SJ Klein
From devsummit
Tags | New Users, Strategy |
---|---|
Primary Session | Advancing the Contributor Experience |
Secondary Sessions |
Our platforms should refocus on collaborating, drafting, and experimenting. Currently much focus is on polished presentation + restriction, hindering experiments and limiting participation.
__Technical aspects__
- Editing tools focus on fast smooth drafting: multiple simultaneous editors, suggested changes. A terse, readable history highlights major revisions of an article. Discussion is integrated into the draft interface, and toggled on / off.
- Articles can be forked & merged, supporting all sorts of experimentation. Different groups can work on parallel forks, merging later if they like. Newcomers not following a policy can be channeled to an individual branch while sorting it out, avoiding edit wars. Sandboxing helps avoid "deletion": questionable or disputed contributions can be sandboxed to a hidden or low-visibility personal page. [This is also conducive to distributing an online/offline federation of editors, e.g. over IPFS]
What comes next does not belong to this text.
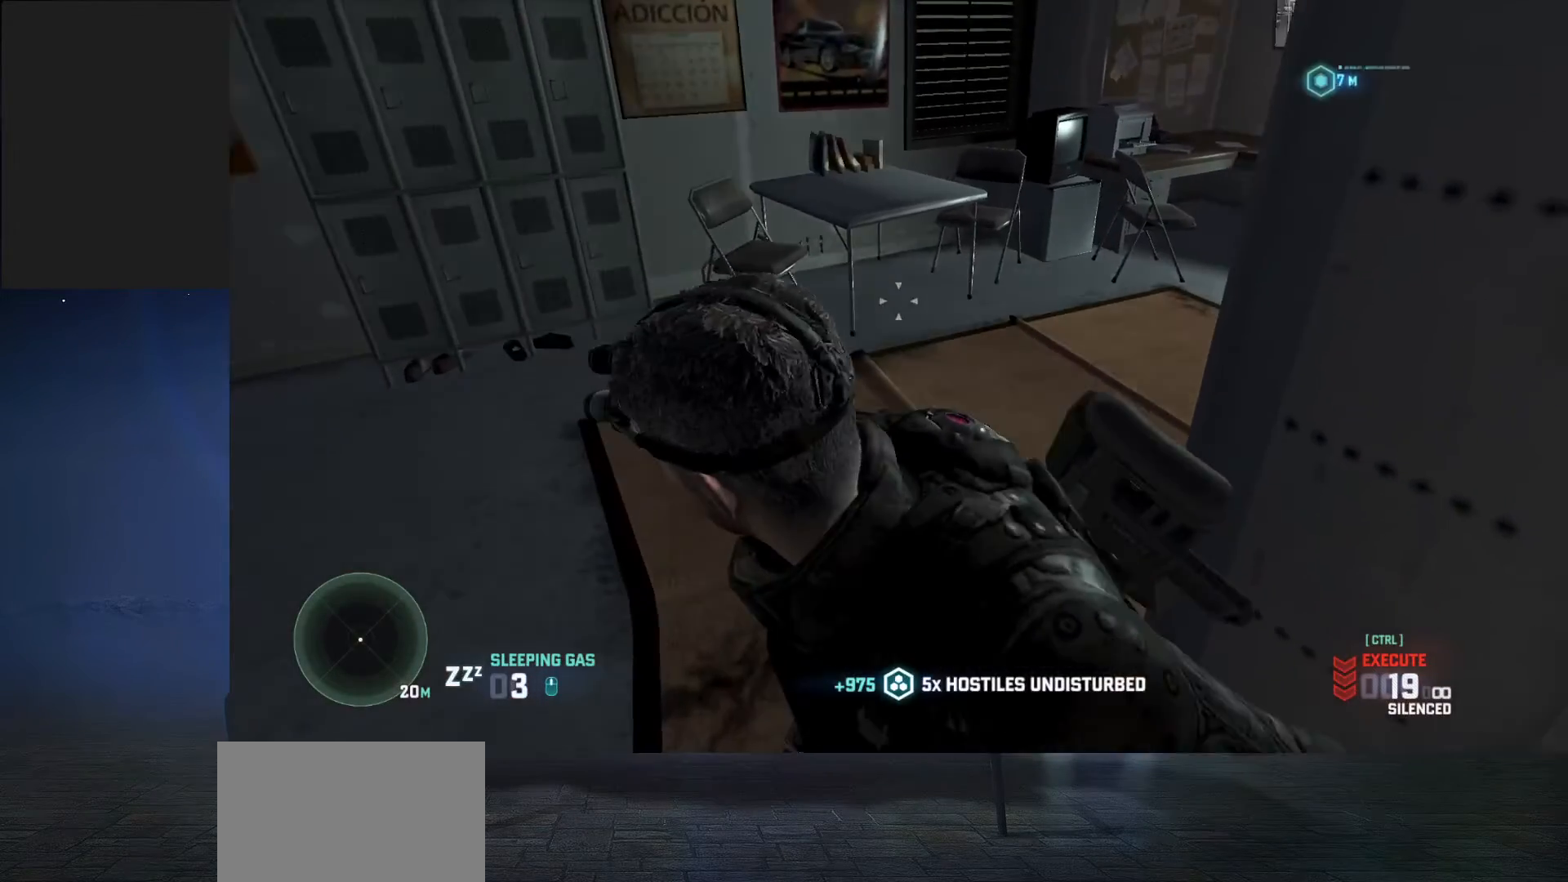
{"keys": ["shift", "w"], "mouse": [], "events": []}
- Editing, creation, and uploading are encouraged prominently in every page interface. Matchmaking tools help creators find others with similar interests, learn + collaborate. Tools for similarity checking, merging, metadata / license review, + meta-moderation, help anyone contribute and learn new ways to do so. Deleted material [unless oversighted] is reviewable by all who know where to look.
- The reading experience focuses on contextual connections + human connections. Real-time conversation is available as an overlay while reading. Data-rich interfaces help readers browse multiple versions of an article, and get a sense of persistence, reliability, + interest. For instance, heatmaps for revised / controversial / commented areas; wikiblame for granular provenance; different colors for different sorts of cites; visual cues about how much complementary or conflicting knowledge is available in other articles, files, languages or Projects.
__Cultural aspects (& related tools) __
- Namespaces include every potentially useful topic: completeness, notability, + copyright uncertainty affect how things are presented, not whether they exist. Similarly, media repositories include all useful material that is legal to host.
- File uploads are welcome as contributions to the global commons even when they need work. Files are transcoded to free formats where possible. File formats with no free-codec options, or that cannot be thoroughly checked for malware, are stored in their own flexible repository [such as the Internet Archive]: using the same Wikimedia upload interface + metadata, and providing similar wikilinks to reference files from within the Projects.
- The newcomer experience is simple, flexible, + protected. Contributions from people who "don't know how to do it right" are welcome, and kept separate from the flow of updates from regulars, with their own visibility defaults. Matchmaking tools help newcomers find active work in their area. Blocks, deletions, + warnings happen only for spam / vandalism. Other concerns at worst hide their work from public view, with a friendly review with a peer after the first weeks. A broad group of peers can protect newcomers, for instance by redirecting concerns and complaints about a newcomer to themselves.
== It is time to move away from a "single latest revision viewable by all" model, and the conservative policies designed around it. We need a more flexible model embracing multiple working copies, long-lived drafts, and a greater freedom to experiment, collaborate, + create.